Hacker bots have been created to autonomously roam the web looking for weaknesses. It doesn't matter if a smart device isn’t offering any control parameters, overloading a smart device with data could shut it down.
If there is software in place to stop production if data is outside a set range a hacker bot able to gain entry to a monitoring device could stop production.
Understanding What Is Connected and Why
Security concerns are real, but shouldn’t scare companies away from adopting devices that would help make them more competitive. Understand what is connected and why. Knowing where data is and where it needs to go will show where firewalls, partitions, or multiple networks could add security.
Connecting LAN cables to the router.
Also, having a LAN that isn’t connected to the internet can eliminate outside security risks. Having an internal partitioning, or multiple LANs, can help secure software, devices, and data. However, remember any access points between sections or networks could be another potential security risk.
Partition, Encryption, and Protection
Partitioning still means you are vulnerable to internal attacks such as employees, vendors, contractors, and other third parties that may need to access a network. This is why many companies will require people to sign in to a network with individual passwords. Taking advantage of partitioning helps track threats, and if devices are suspected of being a security risk individual access points can be removed or blocked.
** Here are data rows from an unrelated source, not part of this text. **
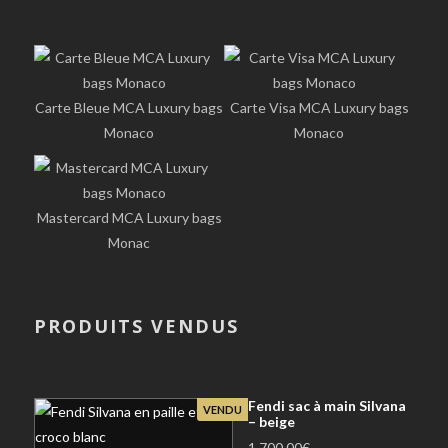
Carte Bleue MCA Luxury bags
Carte Visa MCA Luxury bags
Monaco
Monaco
Mastercard MCA Luxury bags
Monac
PRODUITS VENDUS
Fendi sac à main Silvana
VENDU
– beige
1.700,00
€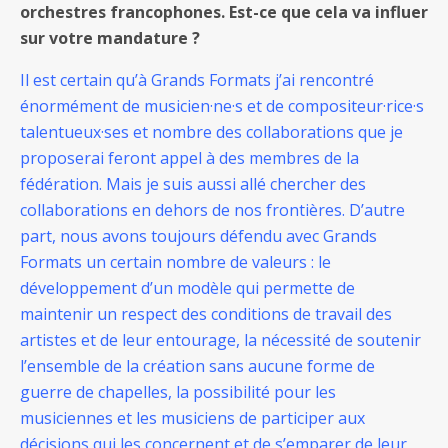
orchestres francophones. Est-ce que cela va influer
sur votre mandature ?
Il est certain qu’à Grands Formats j’ai rencontré
énormément de musicien·ne·s et de compositeur·rice·s
talentueux·ses et nombre des collaborations que je
proposerai feront appel à des membres de la
fédération. Mais je suis aussi allé chercher des
collaborations en dehors de nos frontières. D’autre
part, nous avons toujours défendu avec Grands
Formats un certain nombre de valeurs : le
développement d’un modèle qui permette de
maintenir un respect des conditions de travail des
artistes et de leur entourage, la nécessité de soutenir
l’ensemble de la création sans aucune forme de
guerre de chapelles, la possibilité pour les
musiciennes et les musiciens de participer aux
décisions qui les concernent et de s’emparer de leur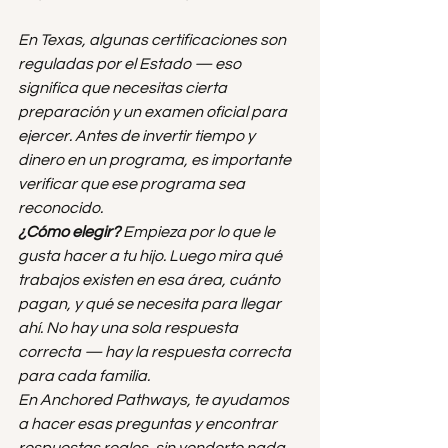
En Texas, algunas certificaciones son 
reguladas por el Estado — eso 
significa que necesitas cierta 
preparación y un examen oficial para 
ejercer. Antes de invertir tiempo y 
dinero en un programa, es importante 
verificar que ese programa sea 
reconocido.
¿Cómo elegir?
 Empieza por lo que le 
gusta hacer a tu hijo. Luego mira qué 
trabajos existen en esa área, cuánto 
pagan, y qué se necesita para llegar 
ahí. No hay una sola respuesta 
correcta — hay la respuesta correcta 
para cada familia.
En Anchored Pathways, te ayudamos 
a hacer esas preguntas y encontrar 
respuestas reales, sin venderte nada. 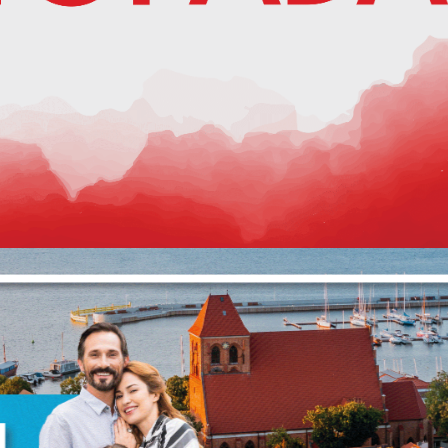
stawienia
anujemy Twoją prywatność. Możesz zmienić ustawienia cookies lub zaakceptować 
szystkie. W dowolnym momencie możesz dokonać zmiany swoich ustawień.
iezbędne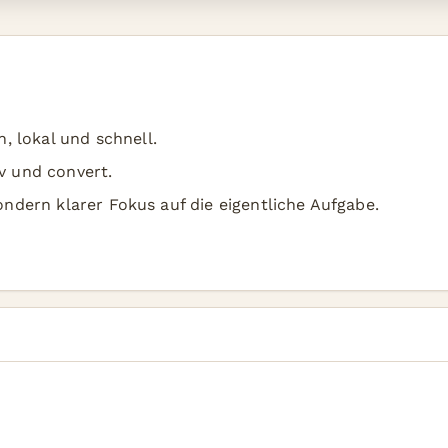
 lokal und schnell.
v und convert.
sondern klarer Fokus auf die eigentliche Aufgabe.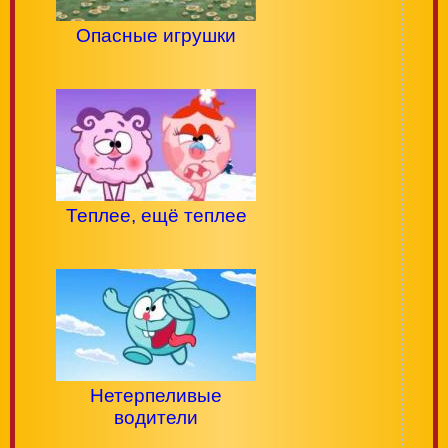
Опасные игрушки
Теплее, ещё теплее
Нетерпеливые
водители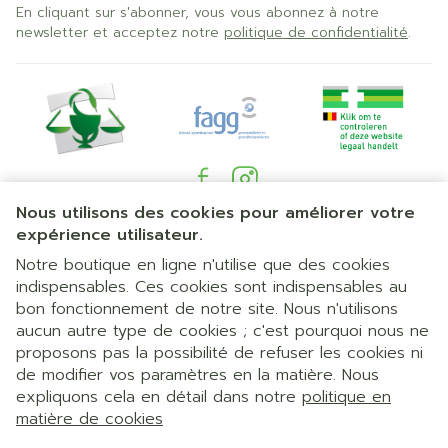
En cliquant sur s'abonner, vous vous abonnez à notre
newsletter et acceptez notre
politique de confidentialité
.
Nous utilisons des cookies pour améliorer votre
Liens légaux
expérience utilisateur.
Notre boutique en ligne n'utilise que des cookies
indispensables. Ces cookies sont indispensables au
bon fonctionnement de notre site. Nous n'utilisons
aucun autre type de cookies ; c'est pourquoi nous ne
proposons pas la possibilité de refuser les cookies ni
de modifier vos paramètres en la matière. Nous
expliquons cela en détail dans notre
politique en
matière de cookies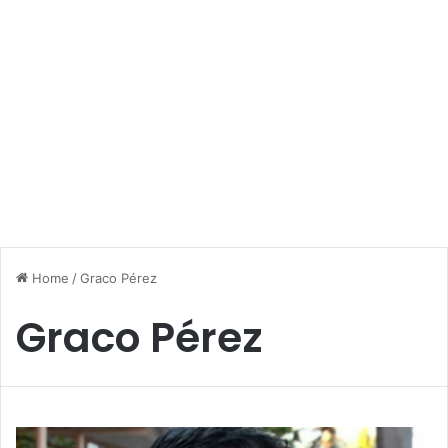
Home
/
Graco Pérez
Graco Pérez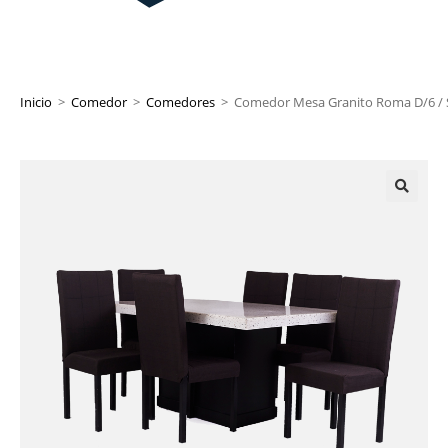
Inicio
>
Comedor
>
Comedores
>
Comedor Mesa Granito Roma D/6 / S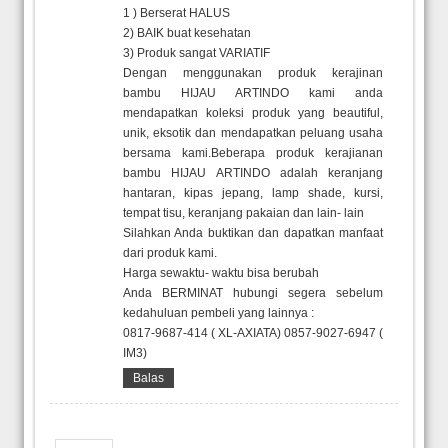
1 ) Berserat HALUS
2) BAIK buat kesehatan
3) Produk sangat VARIATIF
Dengan menggunakan produk kerajinan
bambu HIJAU ARTINDO kami anda
mendapatkan koleksi produk yang beautiful,
unik, eksotik dan mendapatkan peluang usaha
bersama kami.Beberapa produk kerajianan
bambu HIJAU ARTINDO adalah keranjang
hantaran, kipas jepang, lamp shade, kursi,
tempat tisu, keranjang pakaian dan lain- lain
Silahkan Anda buktikan dan dapatkan manfaat
dari produk kami.
Harga sewaktu- waktu bisa berubah
Anda BERMINAT hubungi segera sebelum
kedahuluan pembeli yang lainnya :
0817-9687-414 ( XL-AXIATA) 0857-9027-6947 (
IM3)
Balas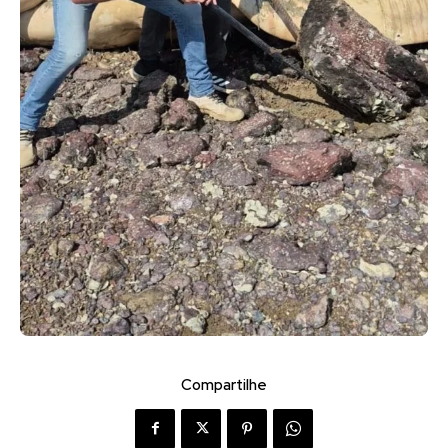
Compartilhe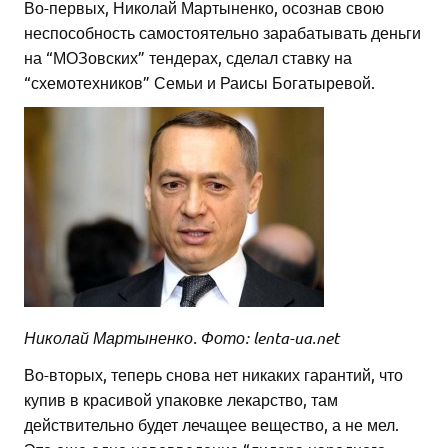
Во-первых, Николай Мартыненко, осознав свою
неспособность самостоятельно зарабатывать деньги
на “МОЗовских” тендерах, сделал ставку на
“схемотехников” Семьи и Раисы Богатыревой.
Николай Мартыненко. Фото: lenta-ua.net
Во-вторых, теперь снова нет никаких гарантий, что
купив в красивой упаковке лекарство, там
действительно будет лечащее вещество, а не мел.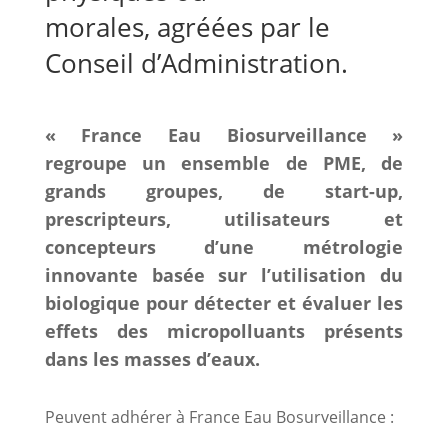
morales, agréées par le
Conseil d’Administration.
« France Eau Biosurveillance »
regroupe un ensemble de PME, de
grands groupes, de start-up,
prescripteurs, utilisateurs et
concepteurs d’une métrologie
innovante basée sur l’utilisation du
biologique pour détecter et évaluer les
effets des micropolluants présents
dans les masses d’eaux.
Peuvent adhérer à France Eau Bosurveillance :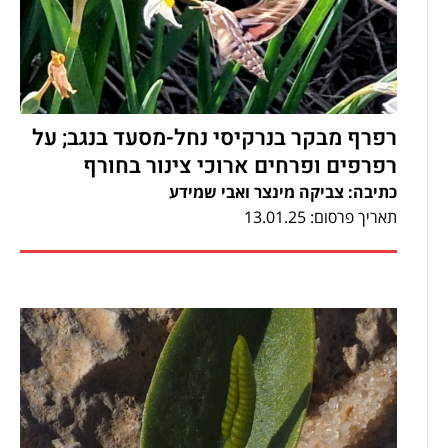
רפרף מבקר בנרקיסי נחל-מסעד בנגב; על
רפרפים ופרחים ארוכי צינור בחורף
כתיבה: צביקה מינצר ואבי שמידע
תאריך פרסום: 13.01.25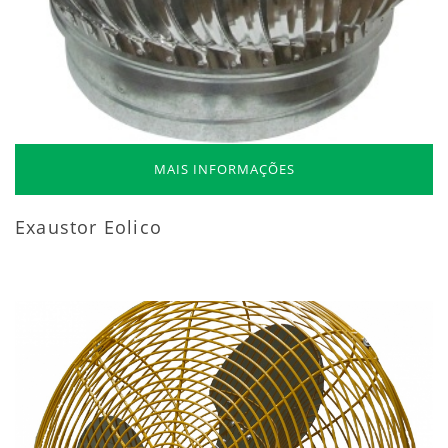
MAIS INFORMAÇÕES
Exaustor Eolico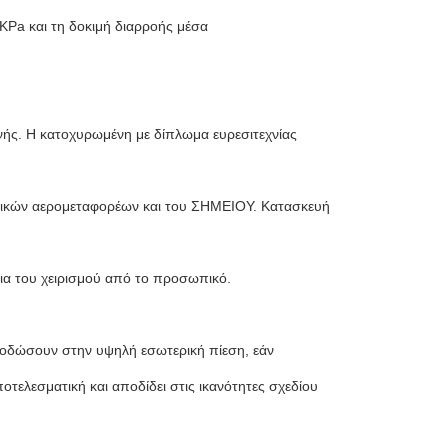
KPa και τη δοκιμή διαρροής μέσα
νής. Η κατοχυρωμένη με δίπλωμα ευρεσιτεχνίας
τικών αερομεταφορέων και του ΣΗΜΕΙΟΥ. Κατασκευή
εια του χειρισμού από το προσωπικό.
αποδώσουν στην υψηλή εσωτερική πίεση, εάν
οτελεσματική και αποδίδει στις ικανότητες σχεδίου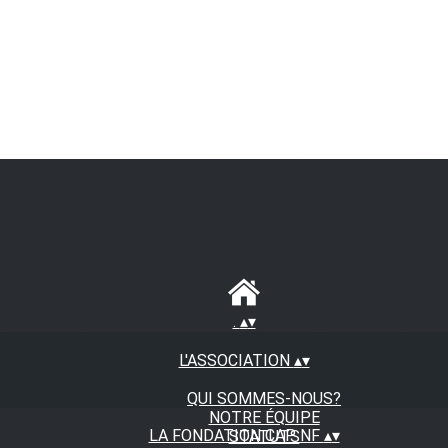
.
▴
▾
L'ASSOCIATION
▴
▾
QUI SOMMES-NOUS?
NOTRE ÉQUIPE
LA FONDATION CAP NF
▴
▾
STATUTS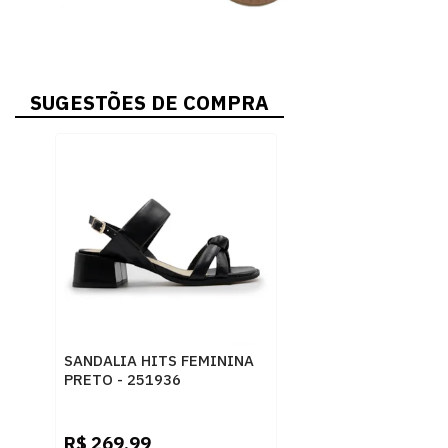
SUGESTÕES DE COMPRA
SANDALIA HITS FEMININA
PRETO - 251936
R$
269,99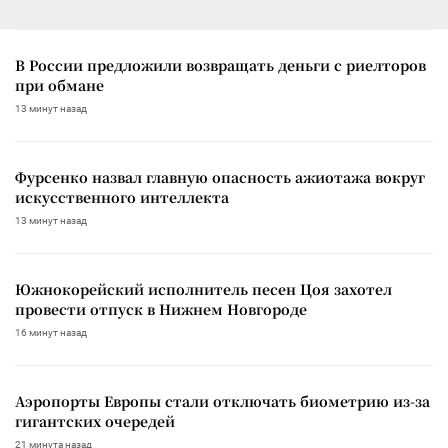
В России предложили возвращать деньги с риелторов
при обмане
13 минут назад
Фурсенко назвал главную опасность ажиотажа вокруг
искусственного интеллекта
13 минут назад
Южнокорейский исполнитель песен Цоя захотел
провести отпуск в Нижнем Новгороде
16 минут назад
Аэропорты Европы стали отключать биометрию из-за
гигантских очередей
21 минута назад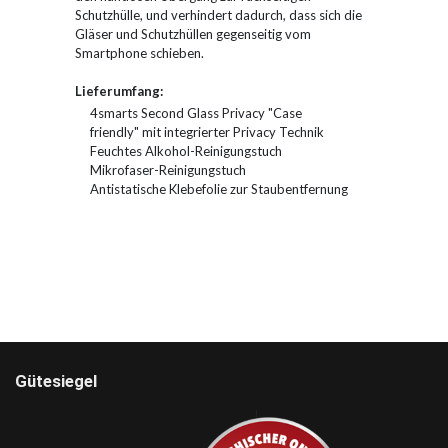
Schutzhülle, und verhindert dadurch, dass sich die
Gläser und Schutzhüllen gegenseitig vom
Smartphone schieben.
Lieferumfang:
4smarts Second Glass Privacy "Case
friendly" mit integrierter Privacy Technik
Feuchtes Alkohol-Reinigungstuch
Mikrofaser-Reinigungstuch
Antistatische Klebefolie zur Staubentfernung
Gütesiegel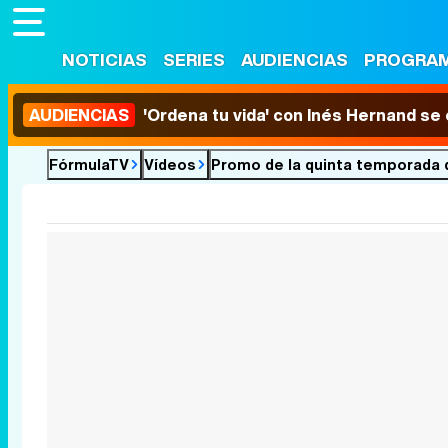
NOTICIAS
SERIES
AUDIENCIAS
PROGRA
AUDIENCIAS
'Ordena tu vida' con Inés Hernand se
FórmulaTV
Vídeos
Promo de la quinta temporada d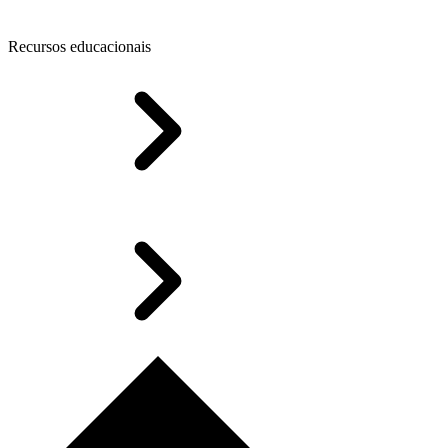
Recursos educacionais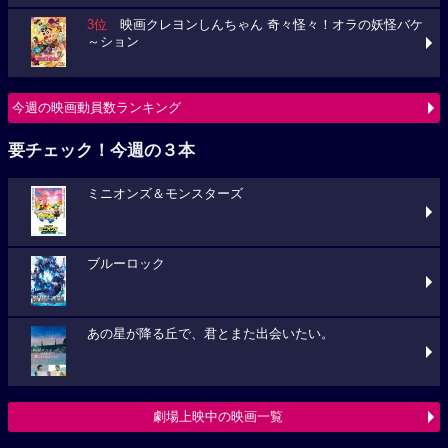
3位
映画クレヨンしんちゃん 奇々怪々！オラの妖怪バケ
～ション
今週の映画動員数ランキング
要チェック！今週の３本
ミニオンズ＆モンスターズ
ブルーロック
あの星が降る丘で、君とまた出会いたい。
劇場上映中の映画一覧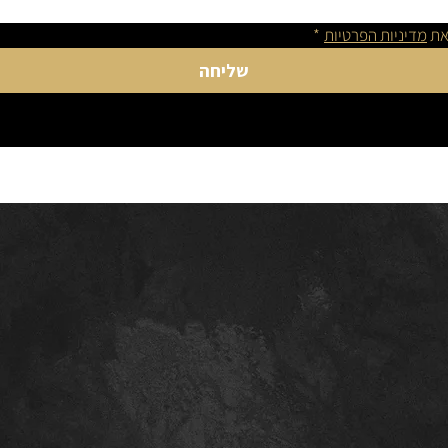
את 
מדיניות הפרטיות
*
שליחה
פרטי קשר:
משרד עו"ד רועי גסנר
נייד: 058-6714142
משרד: 02-6714142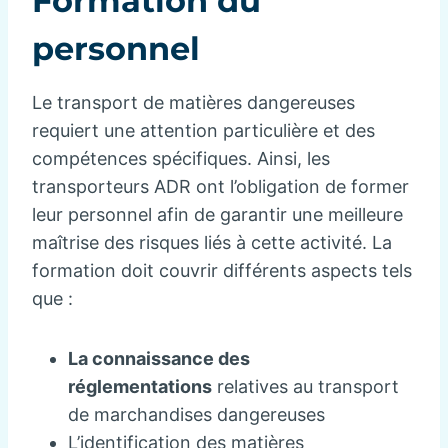
Formation du
personnel
Le transport de matières dangereuses
requiert une attention particulière et des
compétences spécifiques. Ainsi, les
transporteurs ADR ont l’obligation de former
leur personnel afin de garantir une meilleure
maîtrise des risques liés à cette activité. La
formation doit couvrir différents aspects tels
que :
La connaissance des
réglementations
relatives au transport
de marchandises dangereuses
L’identification des matières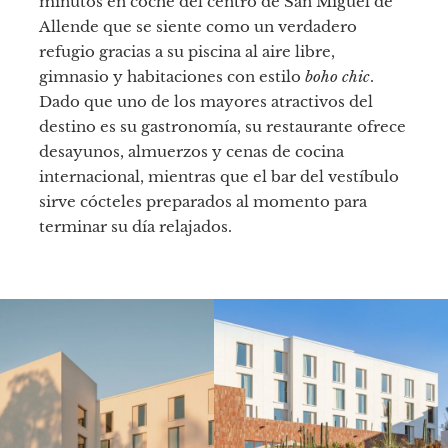
minutos en coche del centro de San Miguel de
Allende que se siente como un verdadero
refugio gracias a su piscina al aire libre,
gimnasio y habitaciones con estilo
boho chic
.
Dado que uno de los mayores atractivos del
destino es su gastronomía, su restaurante ofrece
desayunos, almuerzos y cenas de cocina
internacional, mientras que el bar del vestíbulo
sirve cócteles preparados al momento para
terminar su día relajados.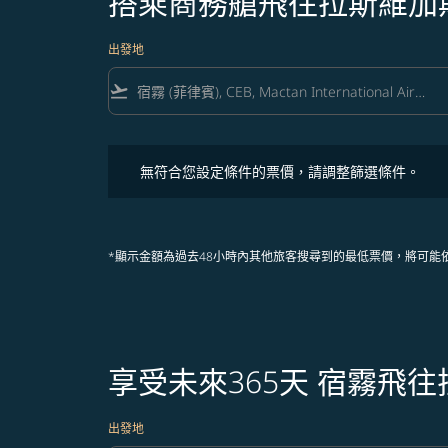
搭乘商務艙飛往拉斯維加
出發地
flight_takeoff
無符合您設定條件的票價，請調整篩選條件。
無符合您設定條件的票價，請調整篩選條件。
*顯示金額為過去48小時內其他旅客搜尋到的最低票價，將可能
享受未來365天 宿霧飛
出發地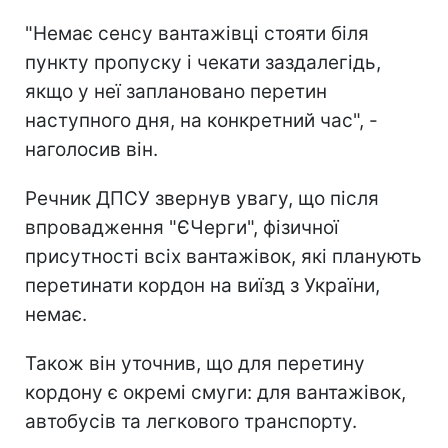
"Немає сенсу вантажівці стояти біля
пункту пропуску і чекати заздалегідь,
якщо у неї заплановано перетин
наступного дня, на конкретний час", -
наголосив він.
Речник ДПСУ звернув увагу, що після
впровадження "ЄЧерги", фізичної
присутності всіх вантажівок, які планують
перетинати кордон на виїзд з України,
немає.
Також він уточнив, що для перетину
кордону є окремі смуги: для вантажівок,
автобусів та легкового транспорту.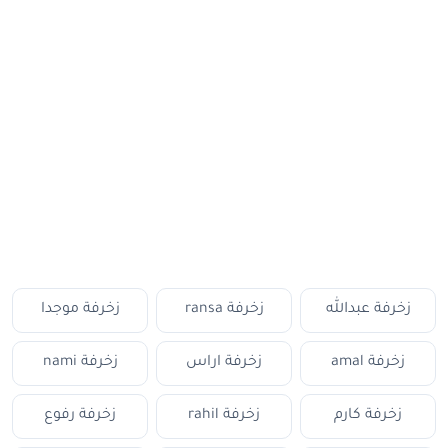
زخرفة عبدالله
زخرفة ransa
زخرفة موجدا
زخرفة amal
زخرفة اراس
زخرفة nami
زخرفة كارم
زخرفة rahil
زخرفة رفوع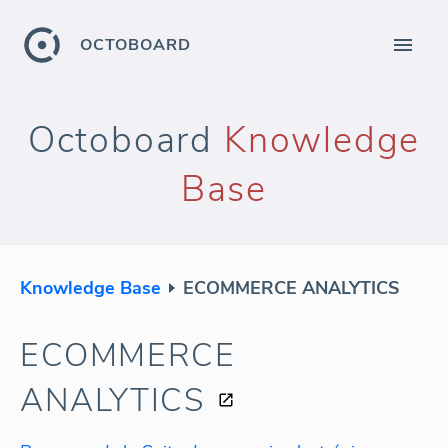
OCTOBOARD
Octoboard
Knowledge
Base
Knowledge Base
ECOMMERCE ANALYTICS
ECOMMERCE
ANALYTICS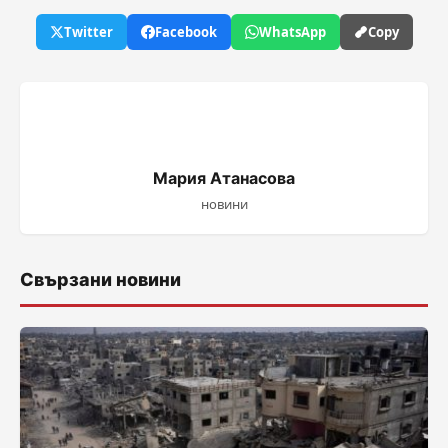
Twitter
Facebook
WhatsApp
Copy
Мария Атанасова
новини
Свързани новини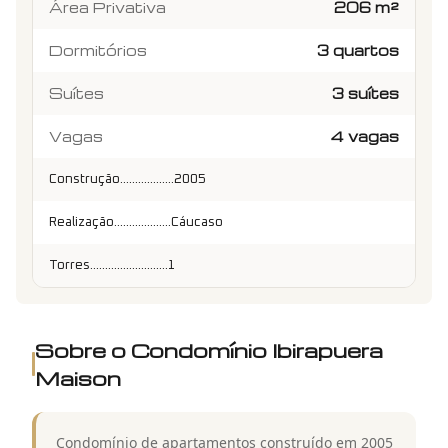
Área Privativa
206 m²
Dormitórios
3 quartos
Suítes
3 suítes
Vagas
4 vagas
Construção..................2005
Realização...................Cáucaso
Torres..........................1
Sobre o Condomínio
Ibirapuera
Maison
Condomínio de apartamentos construído em 2005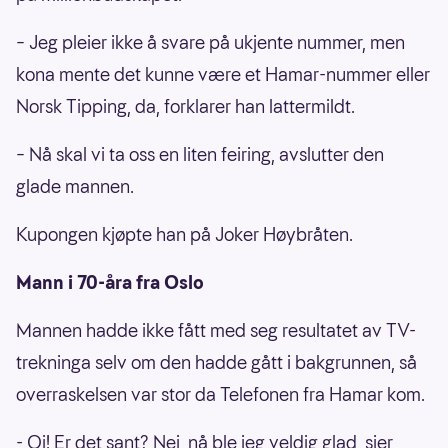
– Jeg pleier ikke å svare på ukjente nummer, men
kona mente det kunne være et Hamar-nummer eller
Norsk Tipping, da, forklarer han lattermildt.
– Nå skal vi ta oss en liten feiring, avslutter den
glade mannen.
Kupongen kjøpte han på Joker Høybråten.
Mann i 70-åra fra Oslo
Mannen hadde ikke fått med seg resultatet av TV-
trekninga selv om den hadde gått i bakgrunnen, så
overraskelsen var stor da Telefonen fra Hamar kom.
- Oi! Er det sant? Nei, nå ble jeg veldig glad, sier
Additionally, many connected devices will come with end-to-end encryption. If someone gains access without permission they will only see codes and symbols that shouldn’t be able to be understood.
Having this architecture of partitioning, passwords, and encryptions makes it difficult for unauthorized persons to gain access to the network, or see if there is anything of any value within the network.
Many LAN devices, routers, and hubs already have different security and partitioning capabilities. Companies should be taking advantage of these basic security features which can be found with a quick internet search.
However, companies should consider finding professional IT help if they don’t have an internal department to see what other features could be valuable.